Collected data

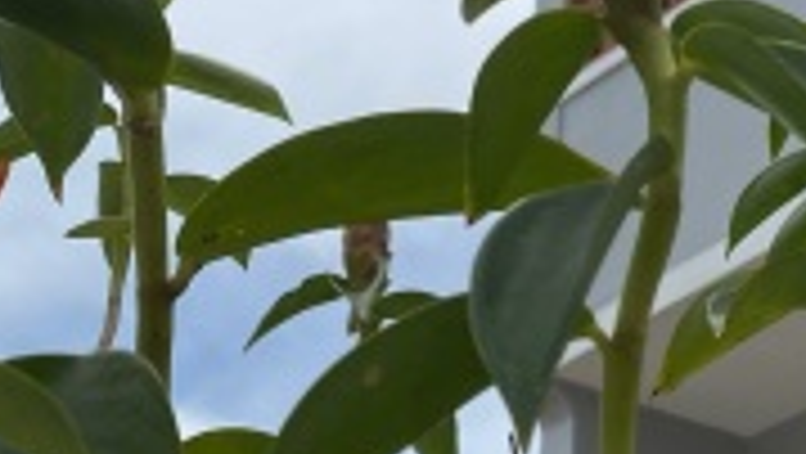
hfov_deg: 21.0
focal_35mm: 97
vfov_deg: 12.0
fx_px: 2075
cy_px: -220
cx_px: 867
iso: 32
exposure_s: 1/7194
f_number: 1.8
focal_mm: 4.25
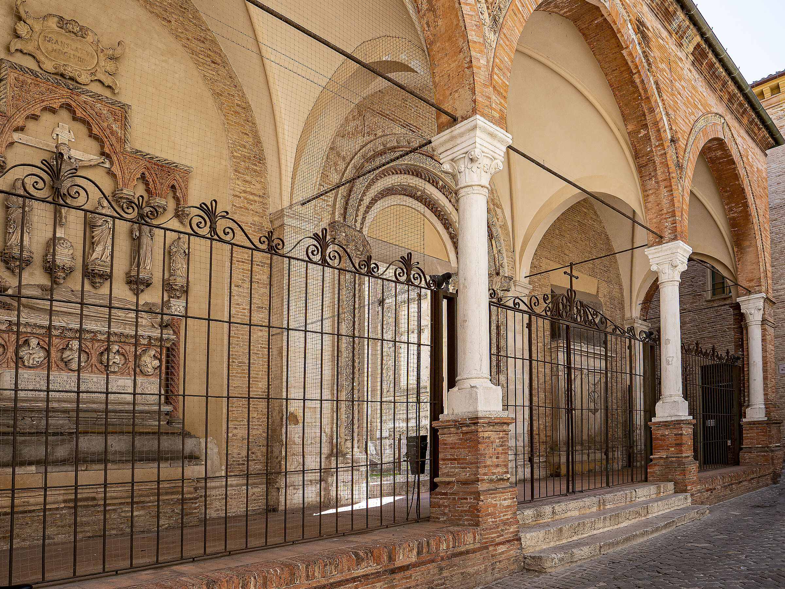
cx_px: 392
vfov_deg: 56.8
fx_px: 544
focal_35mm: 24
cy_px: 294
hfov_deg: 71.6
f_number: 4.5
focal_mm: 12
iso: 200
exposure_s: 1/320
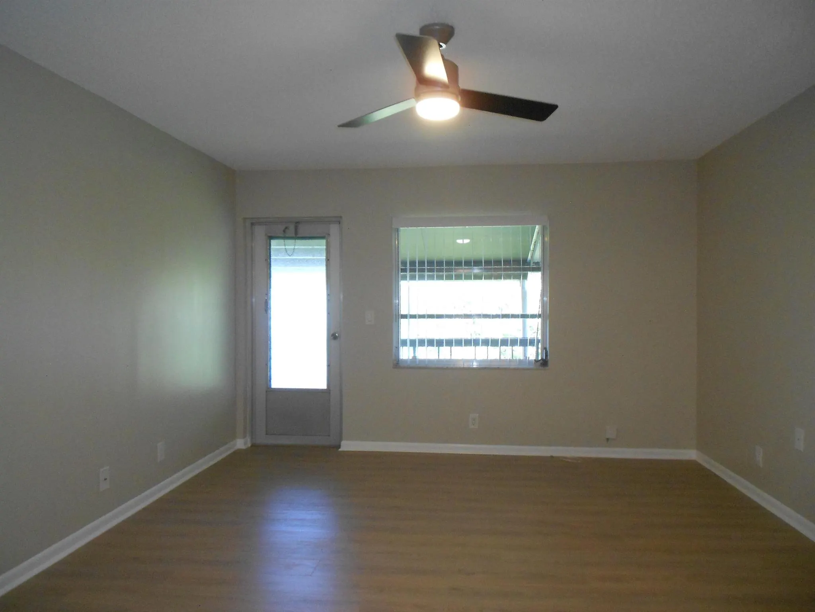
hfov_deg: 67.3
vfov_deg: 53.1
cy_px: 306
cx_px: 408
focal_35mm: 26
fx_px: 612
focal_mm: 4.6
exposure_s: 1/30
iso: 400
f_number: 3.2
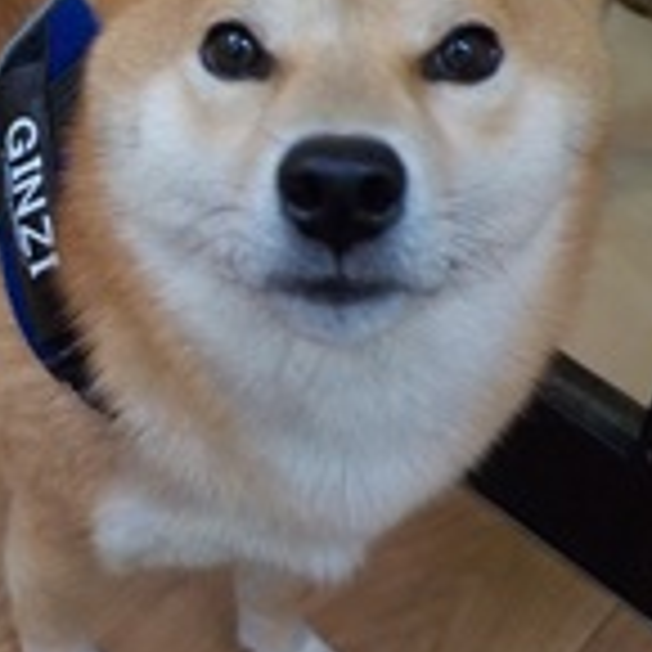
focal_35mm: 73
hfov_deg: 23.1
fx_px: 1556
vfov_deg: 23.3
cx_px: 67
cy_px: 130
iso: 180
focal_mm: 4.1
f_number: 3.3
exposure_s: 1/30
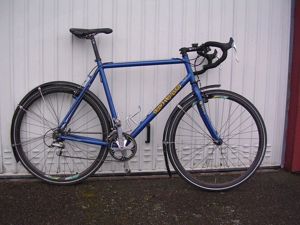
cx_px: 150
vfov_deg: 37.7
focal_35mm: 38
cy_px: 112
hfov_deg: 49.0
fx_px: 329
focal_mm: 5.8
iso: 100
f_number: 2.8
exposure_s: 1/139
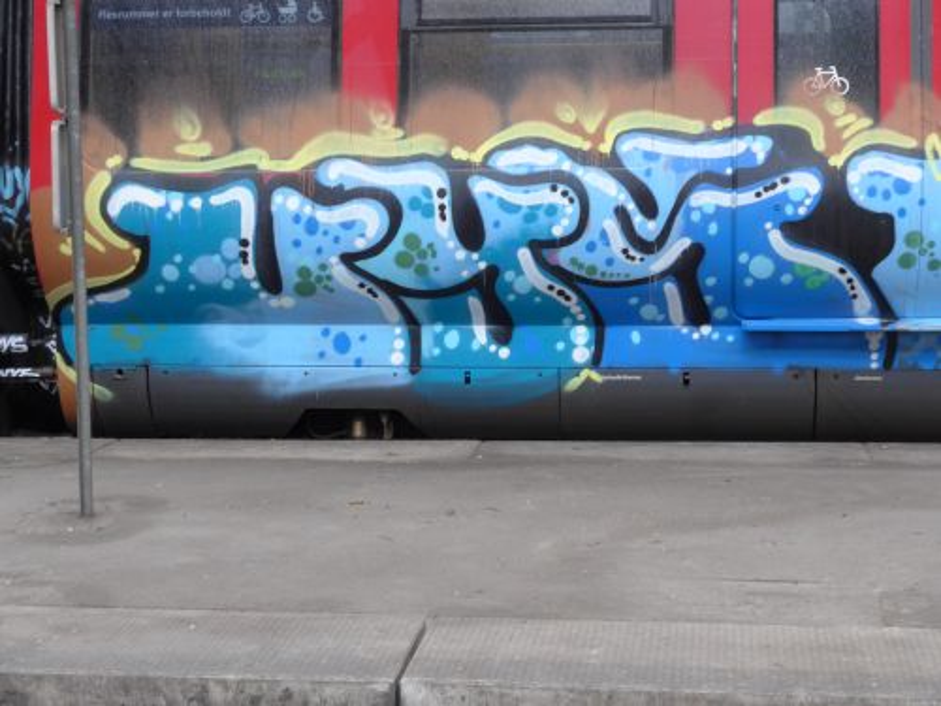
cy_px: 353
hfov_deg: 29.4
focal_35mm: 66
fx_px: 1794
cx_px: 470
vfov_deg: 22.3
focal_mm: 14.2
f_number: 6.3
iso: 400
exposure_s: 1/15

» Exercise brief
In the records above, find the line with "focal_35mm: 26" and the line with "focal_35mm: 66"; please transcribe exactly those two lines and all lines between them, omitting any picture.

» Solution for this exercise
focal_35mm: 26
fx_px: 612
focal_mm: 4.6
exposure_s: 1/30
iso: 400
f_number: 3.2
focal_35mm: 73
hfov_deg: 23.1
fx_px: 1556
vfov_deg: 23.3
cx_px: 67
cy_px: 130
iso: 180
focal_mm: 4.1
f_number: 3.3
exposure_s: 1/30
cx_px: 150
vfov_deg: 37.7
focal_35mm: 38
cy_px: 112
hfov_deg: 49.0
fx_px: 329
focal_mm: 5.8
iso: 100
f_number: 2.8
exposure_s: 1/139
cy_px: 353
hfov_deg: 29.4
focal_35mm: 66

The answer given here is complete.